According to a study published in the journal Complementary Therapies in Medicine, gua sha users in Hong Kong tended to use it mostly to treat respiratory and pain problems.

In August, Xu’s sister encouraged her to undergo chemotherapy as she became more unwell. Xu died on 7 September, shortly after starting chemotherapy.

Her death has sparked a debate in the Chinese media about the use and effectiveness of Chinese therapies. On the Chinese news website people.cn, the head of the traditional Chinese medicine department at the Chinese Academy of Medical Sciences in Beijing, Dr Feng Li, wrote that Chinese therapies should not be blamed for Xu’s death.

He wrote that “while western approaches like radiology, chemotherapy, and surgery are effective in shrinking the tumour”, Chinese therapies were “effective in reducing symptoms such as nausea, vomiting and pain that comes with western treatment”.

“Moreover, after the tumour is under control, traditional Chinese medicine helps to repair the immune system, accelerate the body’s recovery and minimise the chance of the tumour returning.”

A 2014 review of complementary and alternative medicine for cancer pain found alternative treatments, including Chinese treatments, had “low or moderate” evidence for alleviating cancer pain.

But a peer-reviewed paper published in the journal Cancer and Oncology Pain described the barriers some people faced obtaining conventional medical treatment. Led by Dr David Garfield from the ProMed Cancer Centre in Shanghai, the authors wrote that “Mainland Chinese attitudes are different from what we are accustomed to in the west”.

“There is a lack of trust between patients/families and physicians, related in part to there being few urban general practitioners, resulting in no longstanding, physician-patient relationships,” the authors wrote.

“There is a feeling that care is being provided for personal gain, much more so than in the west.
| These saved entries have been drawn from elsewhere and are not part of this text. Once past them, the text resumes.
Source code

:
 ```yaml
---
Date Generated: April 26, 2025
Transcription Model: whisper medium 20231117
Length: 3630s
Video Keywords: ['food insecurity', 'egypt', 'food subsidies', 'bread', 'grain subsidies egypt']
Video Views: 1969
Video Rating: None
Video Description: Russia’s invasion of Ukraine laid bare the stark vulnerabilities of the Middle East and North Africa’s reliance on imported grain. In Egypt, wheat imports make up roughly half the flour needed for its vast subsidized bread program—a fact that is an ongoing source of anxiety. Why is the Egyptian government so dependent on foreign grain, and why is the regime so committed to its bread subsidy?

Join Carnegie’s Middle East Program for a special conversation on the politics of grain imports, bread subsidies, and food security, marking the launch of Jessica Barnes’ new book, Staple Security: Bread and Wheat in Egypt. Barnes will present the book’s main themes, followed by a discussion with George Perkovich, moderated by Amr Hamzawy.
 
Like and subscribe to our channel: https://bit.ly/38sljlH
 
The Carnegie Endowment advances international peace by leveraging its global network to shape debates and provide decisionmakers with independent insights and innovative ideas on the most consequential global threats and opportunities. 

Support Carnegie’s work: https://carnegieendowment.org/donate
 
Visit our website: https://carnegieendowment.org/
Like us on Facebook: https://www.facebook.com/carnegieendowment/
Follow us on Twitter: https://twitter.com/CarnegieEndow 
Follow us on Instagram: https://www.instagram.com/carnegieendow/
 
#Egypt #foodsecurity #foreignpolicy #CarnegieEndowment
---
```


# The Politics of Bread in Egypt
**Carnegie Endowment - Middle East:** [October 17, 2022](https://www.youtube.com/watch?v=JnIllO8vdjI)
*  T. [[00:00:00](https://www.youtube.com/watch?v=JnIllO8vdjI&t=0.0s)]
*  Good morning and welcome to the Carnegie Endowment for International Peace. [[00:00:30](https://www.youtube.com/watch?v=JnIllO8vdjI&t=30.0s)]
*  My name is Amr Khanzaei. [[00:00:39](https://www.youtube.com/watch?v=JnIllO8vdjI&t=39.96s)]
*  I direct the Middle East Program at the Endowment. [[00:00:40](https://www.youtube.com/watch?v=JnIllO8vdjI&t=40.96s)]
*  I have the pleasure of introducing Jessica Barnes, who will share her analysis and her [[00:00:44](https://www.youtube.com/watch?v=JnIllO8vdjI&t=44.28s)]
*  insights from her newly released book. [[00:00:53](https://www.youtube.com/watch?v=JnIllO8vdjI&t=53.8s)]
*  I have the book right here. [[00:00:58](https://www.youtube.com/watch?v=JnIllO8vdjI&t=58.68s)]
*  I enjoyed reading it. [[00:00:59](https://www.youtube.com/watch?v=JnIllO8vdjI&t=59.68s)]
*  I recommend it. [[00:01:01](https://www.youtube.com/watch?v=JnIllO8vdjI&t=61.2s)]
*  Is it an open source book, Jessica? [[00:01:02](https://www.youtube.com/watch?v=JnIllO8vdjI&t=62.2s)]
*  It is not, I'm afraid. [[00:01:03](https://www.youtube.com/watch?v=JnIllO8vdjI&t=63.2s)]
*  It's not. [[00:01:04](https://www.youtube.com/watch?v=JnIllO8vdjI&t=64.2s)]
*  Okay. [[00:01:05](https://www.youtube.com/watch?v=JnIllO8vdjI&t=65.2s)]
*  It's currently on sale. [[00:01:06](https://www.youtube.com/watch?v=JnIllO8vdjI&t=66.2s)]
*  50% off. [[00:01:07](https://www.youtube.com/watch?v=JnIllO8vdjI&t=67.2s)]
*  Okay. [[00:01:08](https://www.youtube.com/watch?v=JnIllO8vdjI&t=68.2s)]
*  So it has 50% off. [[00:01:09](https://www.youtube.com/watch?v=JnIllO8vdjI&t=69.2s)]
When individuals are ill, or think they may be, they go directly to hospitals, including traditional Chinese medicine hospitals, rather than seeing a non–hospital-based practitioner.”

“Anti-cancer drugs, even for patients treated in public hospitals, are costly,” the authors added, writing that proven and effective treatments “although available, are out of reach for all but the wealthy”.

Cost, rather than mistrust, appeared to be a factor for Xu shunning chemotherapy. In one post on her Weibo blog, she wrote about how exhausted she was from trying to provide for her family financially.

“Over the past five years, I worked very hard to support the large family,” she wrote. “I made money to pay for my younger brother’s tuition fees, pay my parents debts and even buy a house. The pressure made me breathless.”